> REQUIREMENT
Return all the data verbatim but without images.
----
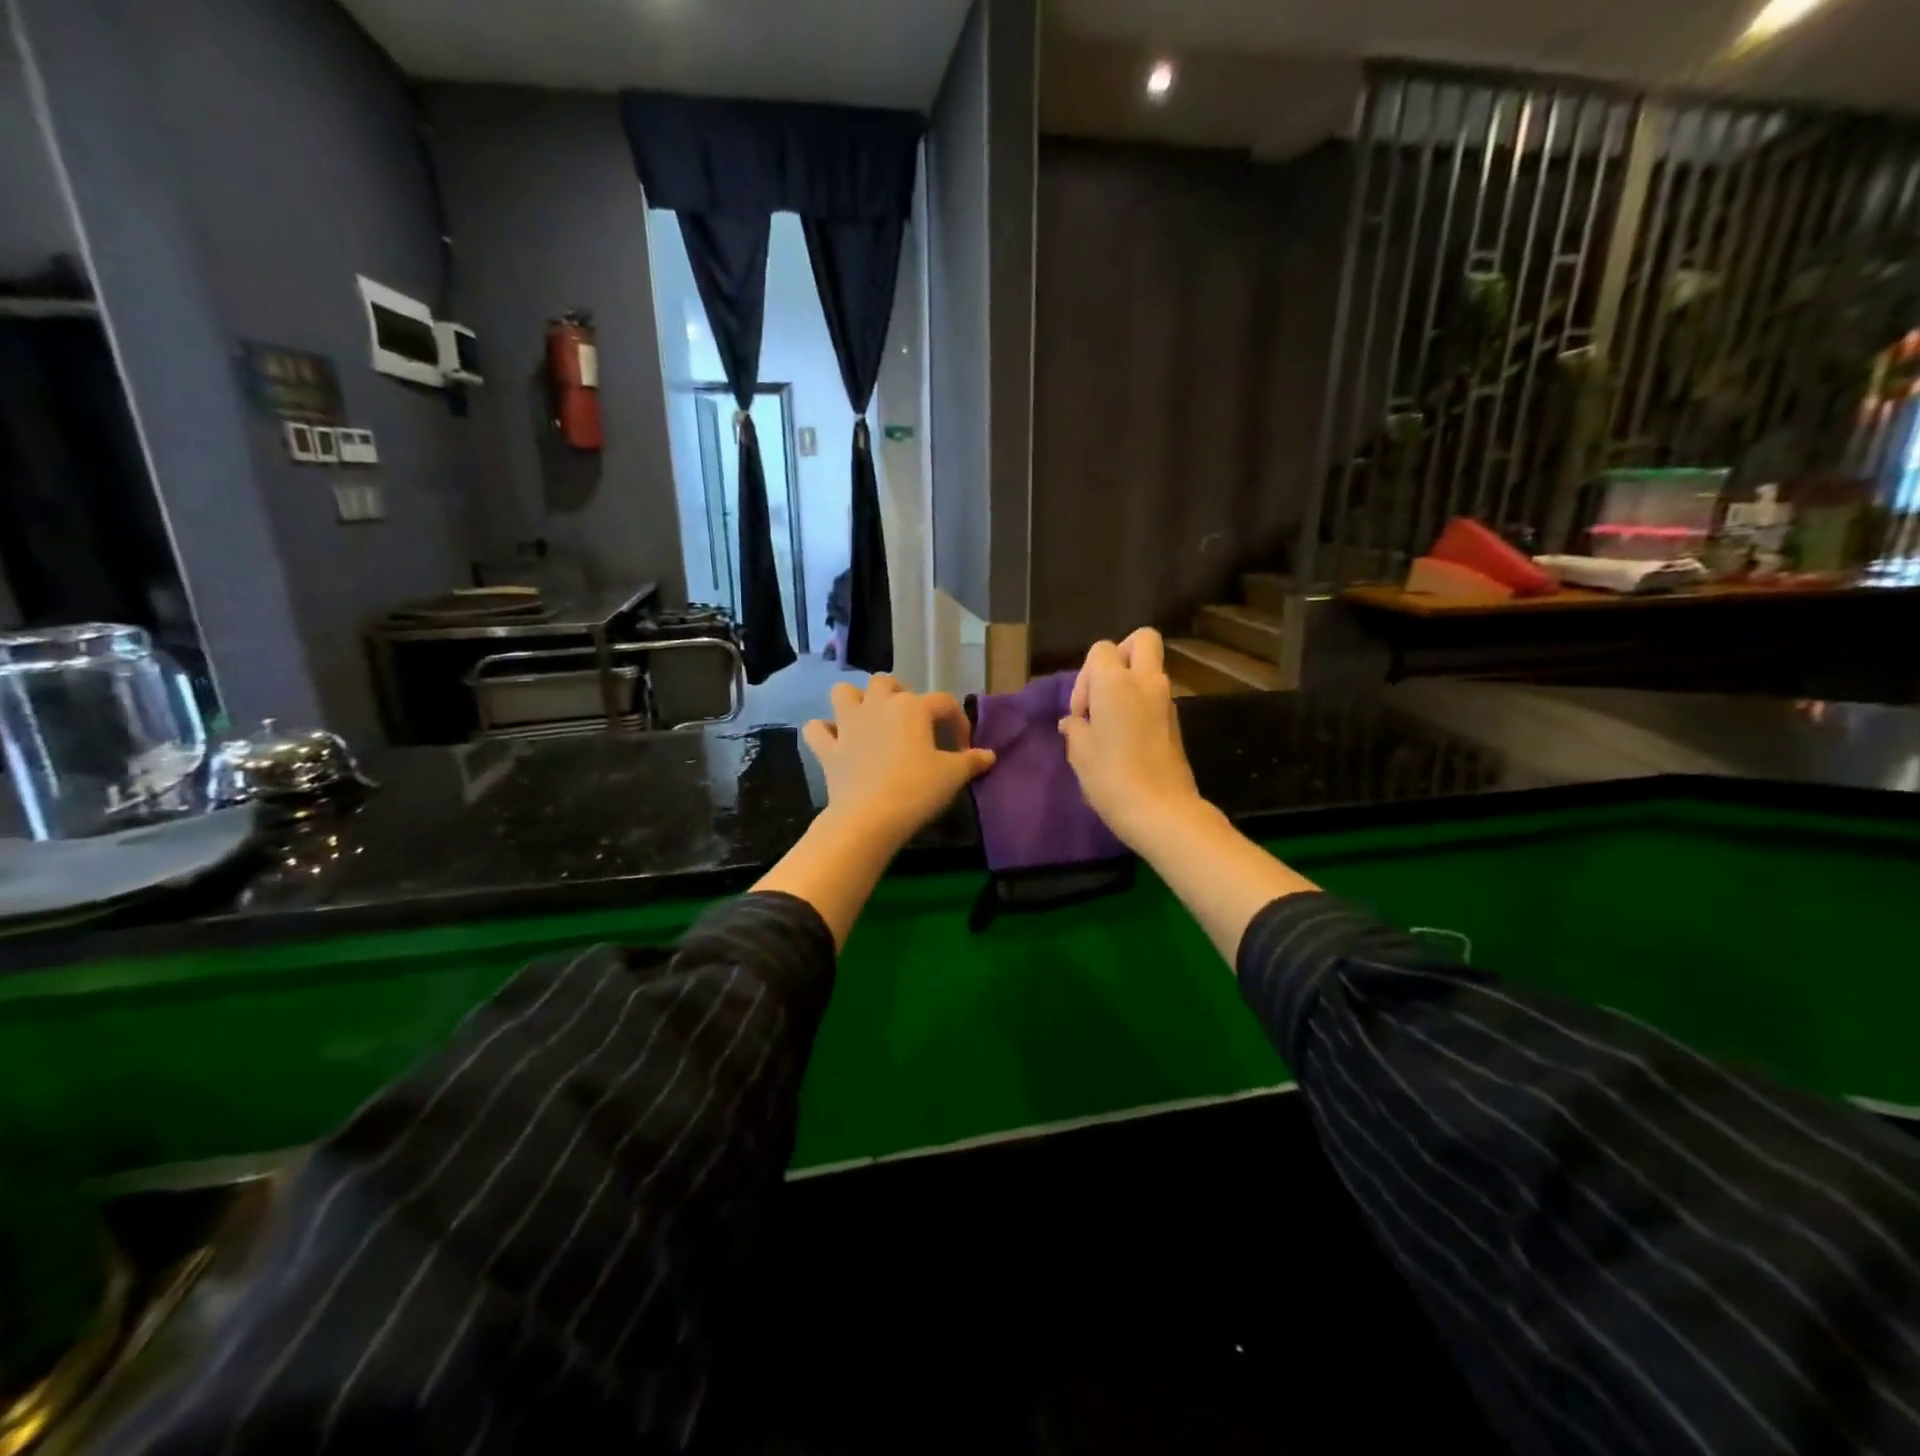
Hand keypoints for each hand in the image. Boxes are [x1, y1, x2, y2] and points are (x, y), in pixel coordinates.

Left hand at [802, 676, 995, 850]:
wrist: (869, 818)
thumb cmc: (917, 789)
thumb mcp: (952, 776)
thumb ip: (971, 761)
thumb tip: (988, 755)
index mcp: (912, 707)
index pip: (944, 703)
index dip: (958, 723)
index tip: (963, 749)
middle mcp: (877, 705)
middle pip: (887, 682)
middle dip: (900, 695)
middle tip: (912, 723)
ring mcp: (847, 724)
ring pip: (844, 692)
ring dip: (856, 701)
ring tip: (870, 720)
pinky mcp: (828, 748)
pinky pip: (817, 729)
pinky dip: (824, 732)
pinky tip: (836, 742)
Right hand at [1059, 629, 1204, 850]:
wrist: (1161, 811)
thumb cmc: (1111, 777)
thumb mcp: (1080, 753)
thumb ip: (1075, 728)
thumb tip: (1075, 722)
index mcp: (1117, 682)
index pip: (1101, 649)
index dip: (1086, 676)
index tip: (1083, 712)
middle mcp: (1146, 682)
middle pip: (1142, 639)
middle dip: (1121, 656)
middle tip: (1103, 691)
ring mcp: (1167, 701)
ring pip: (1150, 670)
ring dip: (1130, 684)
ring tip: (1111, 723)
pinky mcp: (1176, 722)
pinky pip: (1156, 696)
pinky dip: (1141, 705)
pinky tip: (1126, 739)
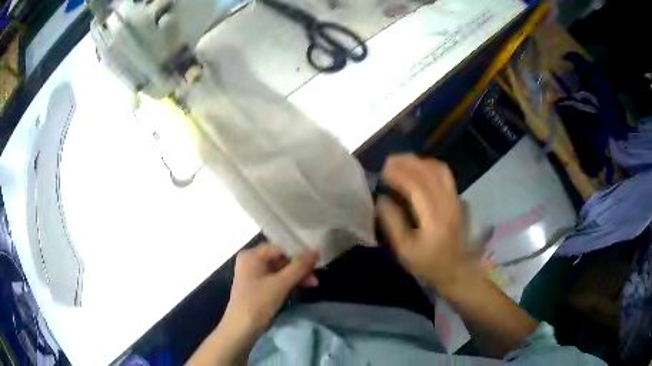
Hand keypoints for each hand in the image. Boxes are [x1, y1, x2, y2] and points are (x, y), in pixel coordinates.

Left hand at [188, 244, 318, 364]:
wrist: (242, 328)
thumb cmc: (258, 302)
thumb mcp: (281, 284)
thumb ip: (300, 266)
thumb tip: (317, 249)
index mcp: (251, 255)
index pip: (280, 247)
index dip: (299, 252)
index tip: (317, 259)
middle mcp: (251, 261)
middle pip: (281, 258)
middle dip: (299, 267)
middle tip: (316, 275)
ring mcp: (254, 275)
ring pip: (281, 270)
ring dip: (297, 276)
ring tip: (314, 283)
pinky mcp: (258, 287)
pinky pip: (277, 279)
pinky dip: (289, 282)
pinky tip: (303, 287)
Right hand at [377, 155, 466, 291]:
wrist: (453, 267)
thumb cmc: (426, 262)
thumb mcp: (404, 250)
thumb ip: (393, 224)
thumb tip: (381, 198)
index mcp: (433, 218)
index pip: (417, 187)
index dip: (399, 175)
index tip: (382, 172)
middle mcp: (446, 204)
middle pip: (428, 173)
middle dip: (407, 163)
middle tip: (388, 162)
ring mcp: (454, 199)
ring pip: (438, 169)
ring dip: (419, 161)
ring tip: (401, 162)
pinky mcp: (455, 198)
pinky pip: (445, 174)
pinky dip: (430, 165)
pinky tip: (418, 166)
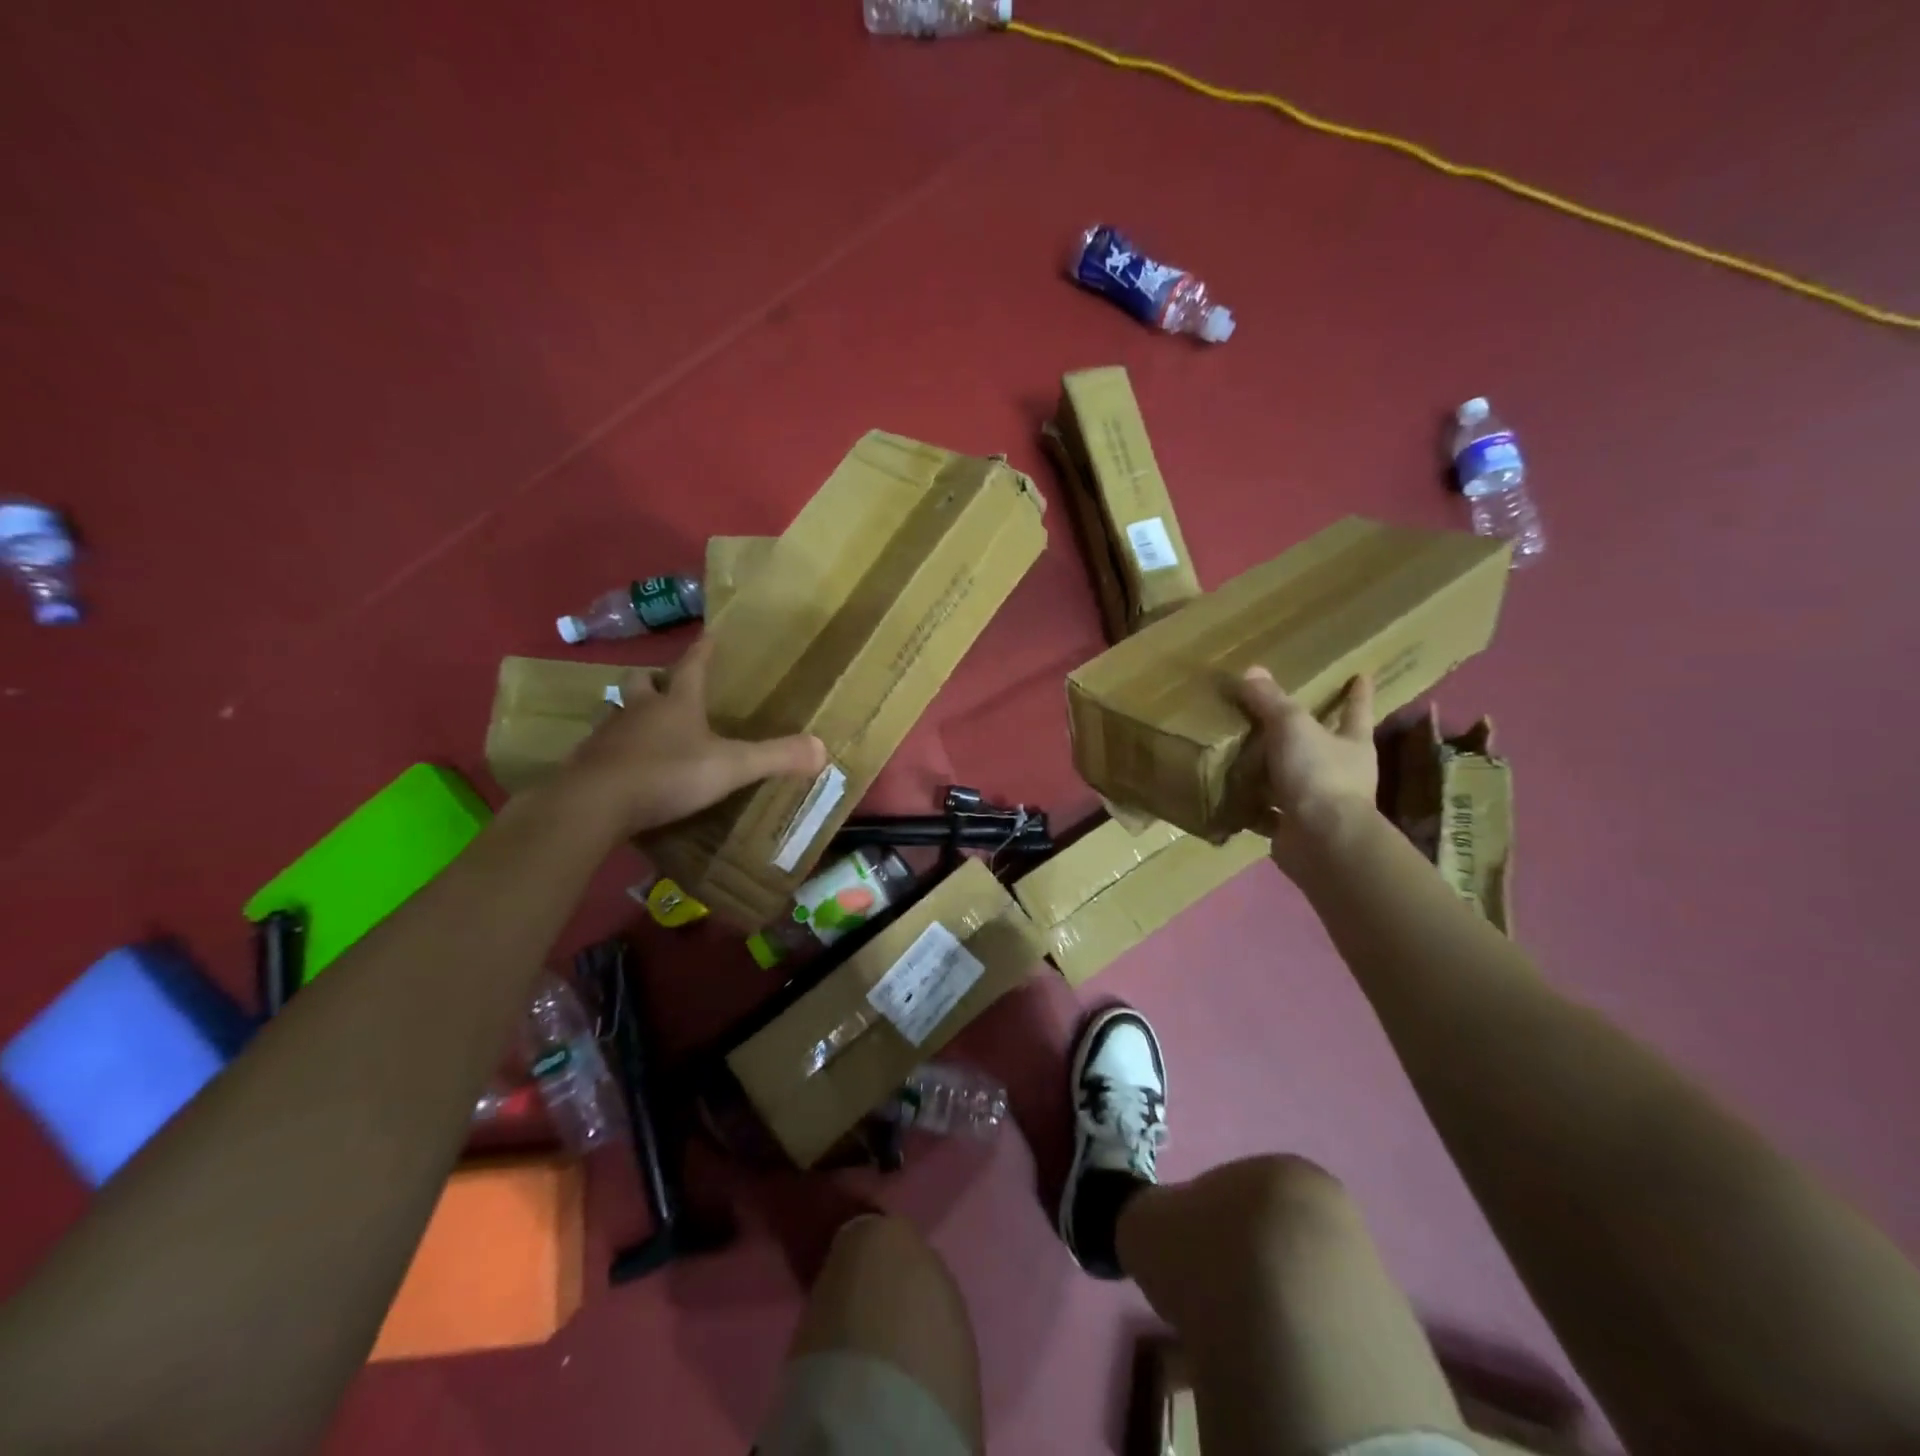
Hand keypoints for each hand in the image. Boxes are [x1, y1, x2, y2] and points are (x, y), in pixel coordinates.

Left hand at [562, 636, 826, 836]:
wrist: (594, 804)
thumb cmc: (667, 774)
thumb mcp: (730, 767)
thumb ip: (775, 757)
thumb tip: (823, 748)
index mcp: (676, 704)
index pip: (693, 666)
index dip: (704, 651)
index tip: (710, 634)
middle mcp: (639, 710)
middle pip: (641, 682)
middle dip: (654, 680)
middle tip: (665, 686)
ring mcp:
----
> EXERCISE RESULT
Hand keypoints for each hand in the image. Boxes are [x1, y1, x2, y2] and points are (x, y), in pixel coordinates.

Left hand at [802, 676, 995, 850]:
wrist: (869, 818)
thumb cmc: (917, 789)
thumb mcp: (952, 776)
thumb ip: (971, 761)
thumb tip: (988, 755)
index mcp: (912, 707)
index pip: (944, 703)
index dip: (958, 723)
index tip: (963, 749)
middle mcp: (877, 705)
middle pip: (887, 682)
middle dip: (900, 695)
middle tip: (912, 723)
ring mcp: (847, 724)
ring pip: (844, 692)
ring dip: (856, 701)
ring tip: (870, 720)
pinky mcp: (828, 748)
pinky pip: (817, 729)
pinky dip: (824, 732)
pinky tip: (836, 742)
Right hand at [1059, 629, 1204, 850]:
wrist: (1161, 811)
thumb cmc: (1111, 777)
thumb mcp: (1080, 753)
thumb ip: (1075, 728)
thumb tip: (1075, 722)
index mcp: (1117, 682)
index pip: (1101, 649)
index dip: (1086, 676)
index tip: (1083, 712)
middle mcp: (1146, 682)
middle pip: (1142, 639)
middle dip: (1121, 656)
middle tip: (1103, 691)
ring mcp: (1167, 701)
ring pip: (1150, 670)
ring dip: (1130, 684)
ring tip: (1111, 723)
pinky mcp: (1176, 722)
pinky pip: (1156, 696)
pinky dip: (1141, 705)
pinky tip: (1126, 739)
Hand keypoints for each hand in the image. Boxes are [x1, y1, x2, y2] and points are (x, y), in pixel coordinates.

Left hand at [188, 244, 318, 364]:
wrist: (242, 328)
thumb cmc: (258, 302)
thumb mcp: (281, 284)
thumb ip: (300, 266)
thumb tip: (317, 249)
index mcp: (251, 255)
index pip: (280, 247)
index dip: (299, 252)
index tip: (317, 259)
middle mcp: (251, 261)
middle pip: (281, 258)
middle dip: (299, 267)
middle tip: (316, 275)
ring mcp: (254, 275)
ring pip: (281, 270)
ring dip: (297, 276)
ring tip: (314, 283)
pinky mcp: (258, 287)
pinky pip: (277, 279)
pinky dip: (289, 282)
pinky tip: (303, 287)
Right hand at [377, 155, 466, 291]:
wrist: (453, 267)
thumb cmc: (426, 262)
thumb mcp: (404, 250)
thumb ip: (393, 224)
thumb tip: (381, 198)
index mcp: (433, 218)
index pip: (417, 187)
index dip: (399, 175)
index tip: (382, 172)
middle mcp: (446, 204)
middle pip: (428, 173)
middle dip: (407, 163)
middle tip: (388, 162)
ring mcp: (454, 199)
ring pip: (438, 169)
ring dip: (419, 161)
ring tip: (401, 162)
pinky mcp: (455, 198)
pinky pip: (445, 174)
pinky dip: (430, 165)
pinky tip: (418, 166)
Hand keypoints for each hand in the image. Boxes are [x1, y1, x2, y2] and points are (x, y), in pixel coordinates.

Left hand at [562, 636, 826, 836]:
wrist: (594, 804)
thumb cmc: (667, 774)
thumb mcp: (730, 767)
thumb ip: (775, 757)
thumb tip: (823, 748)
index mcp: (676, 704)
index pip: (693, 666)
index dip: (704, 651)
index tip: (710, 634)
middle mcp: (639, 710)
middle pip: (641, 682)
middle dip: (654, 680)
middle tip: (665, 686)
ring mcp:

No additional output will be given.